Philosophical Investigation, Entry 15, Language idling

"The confusions which occupy us arise when language is like an engine idling, not when it is doing work."(Section 132)

      He then launches into a discussion of propositions and the predicates 'true' and 'false'. I found this paragraph difficult and may not have got this right, but that's why this is a blog and not an article submitted for publication. He considers 'this is the way things are' as the basis for the types of sentences that may be true or false. Then he criticizes this and asks how does a proposition 'engage' truth?

      To insist only propositions have truth-value is the same as insisting only a King may be checked. Does this mean that games where pawns are checkable are bad?  Wittgenstein is once again criticizing the point of view that privileges a certain language game, that of propositions, and acts as though it were not a game among others and which could be formulated differently.

     Then he moves on to ask about questions like 'who, what' etc.. and whether only certain answers fit.

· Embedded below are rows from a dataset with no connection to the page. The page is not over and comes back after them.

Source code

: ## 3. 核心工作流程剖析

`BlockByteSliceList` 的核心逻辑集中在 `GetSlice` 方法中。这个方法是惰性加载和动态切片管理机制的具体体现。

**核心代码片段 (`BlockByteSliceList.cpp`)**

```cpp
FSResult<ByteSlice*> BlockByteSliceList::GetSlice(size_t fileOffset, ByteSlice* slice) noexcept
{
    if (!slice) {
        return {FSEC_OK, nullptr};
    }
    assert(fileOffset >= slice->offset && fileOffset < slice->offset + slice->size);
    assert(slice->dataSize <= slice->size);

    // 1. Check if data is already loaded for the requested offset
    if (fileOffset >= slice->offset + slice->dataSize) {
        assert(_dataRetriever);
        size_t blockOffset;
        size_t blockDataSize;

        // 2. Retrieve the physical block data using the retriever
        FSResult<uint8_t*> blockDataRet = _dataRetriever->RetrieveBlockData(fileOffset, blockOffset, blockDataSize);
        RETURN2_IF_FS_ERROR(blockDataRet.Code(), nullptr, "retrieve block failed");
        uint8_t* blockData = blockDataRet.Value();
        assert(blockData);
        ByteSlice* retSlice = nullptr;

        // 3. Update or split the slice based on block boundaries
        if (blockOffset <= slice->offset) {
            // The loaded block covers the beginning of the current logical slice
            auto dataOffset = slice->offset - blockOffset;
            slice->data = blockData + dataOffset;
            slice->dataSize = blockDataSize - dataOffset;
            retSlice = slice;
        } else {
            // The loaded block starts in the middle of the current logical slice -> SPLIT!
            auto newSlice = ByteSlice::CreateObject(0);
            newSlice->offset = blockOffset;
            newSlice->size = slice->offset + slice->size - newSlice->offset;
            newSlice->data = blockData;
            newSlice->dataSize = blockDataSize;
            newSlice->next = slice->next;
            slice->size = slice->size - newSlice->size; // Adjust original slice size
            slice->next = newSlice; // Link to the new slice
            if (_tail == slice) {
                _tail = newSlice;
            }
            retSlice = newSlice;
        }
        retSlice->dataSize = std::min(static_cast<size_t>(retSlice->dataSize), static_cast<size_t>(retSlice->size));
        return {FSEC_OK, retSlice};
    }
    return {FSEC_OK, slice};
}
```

In so doing he circles back to the question of whether truth-value fits a proposition by asking a child whether a given sentence "is the kind of sentence where you can add 'is true' to the end of."

     So, what do I make of all of this? He seems to be going over and over the same ground. In this case, deconstructing the notion of a 'natural' truth-valued language game. There is part of me saying he is wrong. Boolean type logic and propositions that can be true or false do seem to occupy an important place in language. Philosophical problems are not the result of needing therapy, they are the inescapable limits of that type of language -- there is no therapy for it. Or, maybe I'm just sick in the head.

     In Section 138 Wittgenstein talks about the distinction between use and meaning. He says we may 'grasp' the meaning of a word in an instant and then 'use' it according to what we have grasped. In Section 139 he mentions the traditional view of having a 'picture' in our mind.

What to make of all of this? Well, Marie McGinn in her book Wittgenstein and the Philosophical Investigations mentions Kripke's sceptical interpretation. The difference between meaning and use is unpacked in this section of her book using the word 'intention'. She gives the example, I'm not sure if it comes from Kripke, of 68+57. In what sounds like a reference to Nelson Goodman and the Grue/Bleen business, she says perhaps we mean by '+' not the usual summation but an operator that equals '+' until one of the numbers is at least 57 and and if one of the numbers is 57 or greater the answer is 5.

She writes:
"If the skeptic is right, then there is no fact about my past intention, or about my past performance, that establishes, or constitutes, my meaning one function rather  than another by '+'. "(McGinn, 75-76)

So, we are left with skepticism about language, whether words mean anything other than their use. Obviously this is the empirical situation, and the internal state of a person, whether they 'intend' this or that, or 'intention' means anything etc.. is not something that is empirical, possibly not even to the person using the word.






Comments

  1. Just a note. I realize that Nelson Goodman uses Grue/Bleen to show problems in the logic of induction whereas Wittgenstein is using a similar example to show the problems of meaning. I'll let my many readers contemplate the nature of the relationship between meaning and induction.